KimberlyH
Ideal_Rock
- Joined
- Jun 15, 2006
- Messages
- 7,485
What she said.Date: 6/10/2008 12:55:57 AM
Author: TravelingGal
Jennypoo, it is time to move on.
I posted on your thread when you first shared your situation a year ago on this forum. Since then, even though you haven''t posted much, nearly every post has been to vent about hesitant hopes and dashed expectations. Enough already...he has known CLEARLY your feelings. You have not made them secret. And he has chosen, for whatever reason, to dig his heels in the ground.
Let''s even forget about engagement for a second and just focus on his personality. You have mentioned before that he is stubborn and when pushed at all, he completely resists (I think you had a similar situation when buying your house). You will be signing up for a LIFETIME of this if you stay with him. This type of personality rarely changes. It does not end if you get your much desired engagement/wedding/marriage. There will always be something you may want, and he doesn''t, and these types of conflicts will continue. Ask yourself if you want to navigate the seas of futile negotiation the rest of your life.
It would be a different thing altogether if you could accept and just love this man regardless if your marital status, but you can''t. And you shouldn''t have to. If you want marriage, you should have it. If doesn''t want marriage, then he shouldn''t have to. That just means you two don''t mix. Yes, I know, he has always SAID he has wanted marriage but enough with this NATO (No Action, Talk Only) conference. Your heart has been squeezed and punctured so many times that I agree that a proposal now wouldn''t do much to mend it. It''s been beaten to a pulp. You''re miserable. You have been for a couple of years. It''s shown. He''s seen it. He may not want marry someone who seems so miserable. He shouldn''t have to.

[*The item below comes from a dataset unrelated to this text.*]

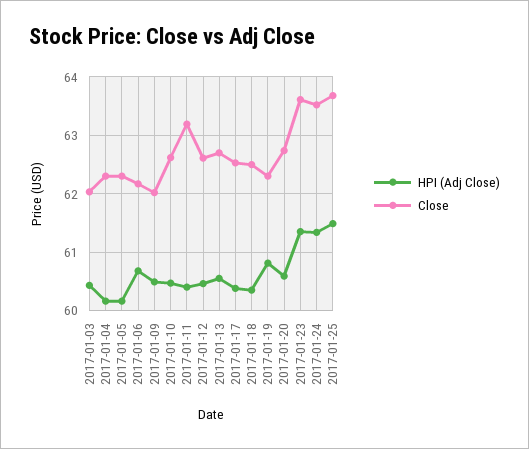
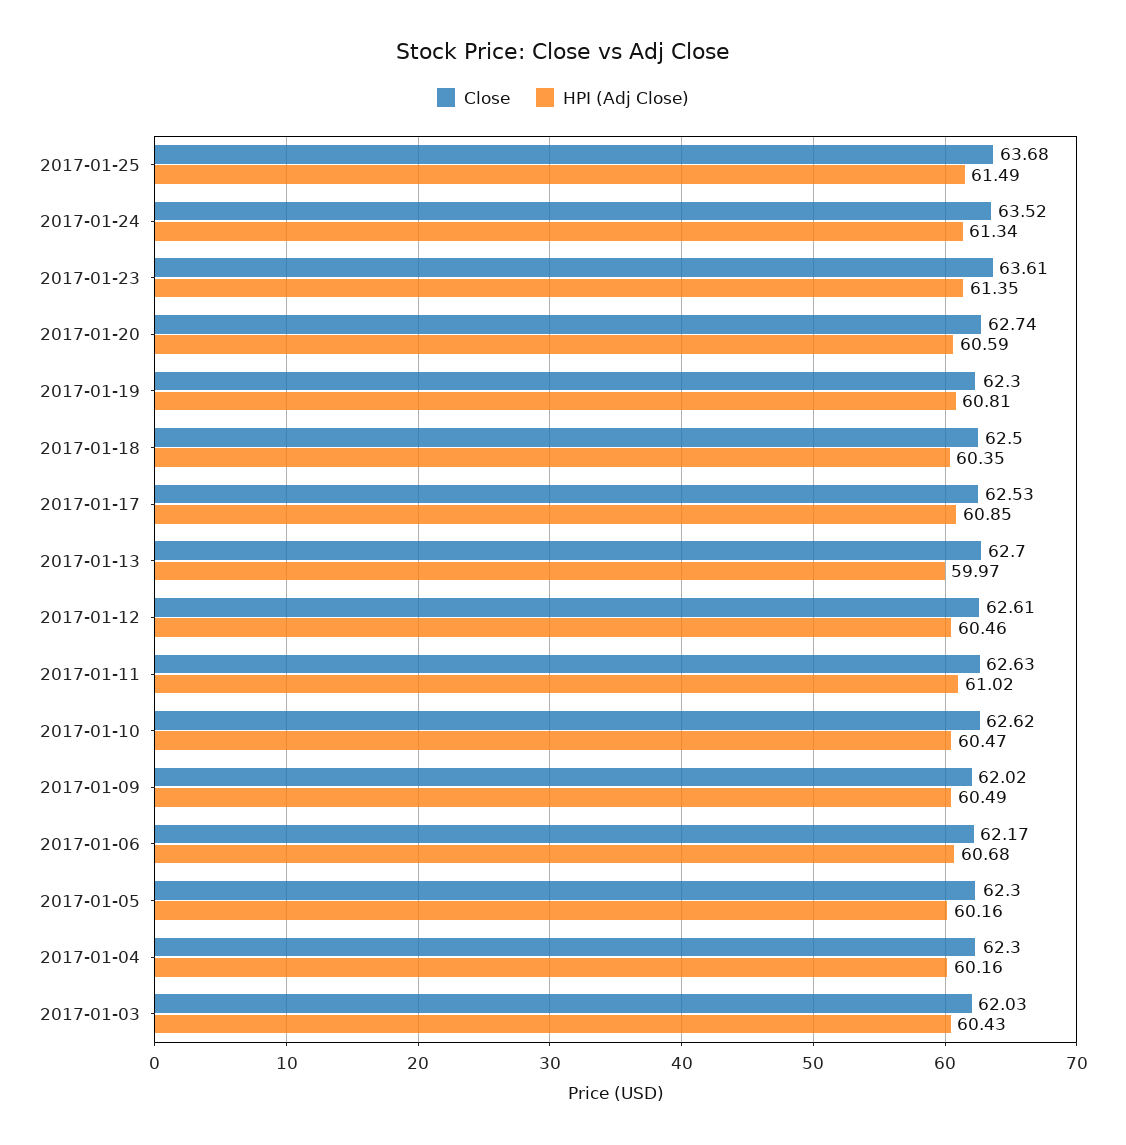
HPI (Adj Close), 2017-01-11: 60.4 -> 61.02
Close, 2017-01-11: 63.2 -> 62.63
HPI (Adj Close), 2017-01-13: 60.6 -> 59.97
HPI (Adj Close), 2017-01-17: 60.4 -> 60.85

You''re still young and you have time to have the marriage and the kids you want...whether it is by him or someone else. Take time for YOU. You''ve had a partner since you were in your teens. Discover who you are, what makes you strong, and hopefully what makes you laugh and fill your heart with joy again. Let him wallow. He needs to see that you are someone who can exist happily without him. I''m not encouraging you to be this way as a ploy to get him back but who knows...maybe he will really realize what he lost and can CAREFULLY and COMPLETELY decide that he wants to be your husband, instead of begging due to the knee jerk reaction he''s having now.
This was my best attempt at not being harsh.Good luck Jennypoo.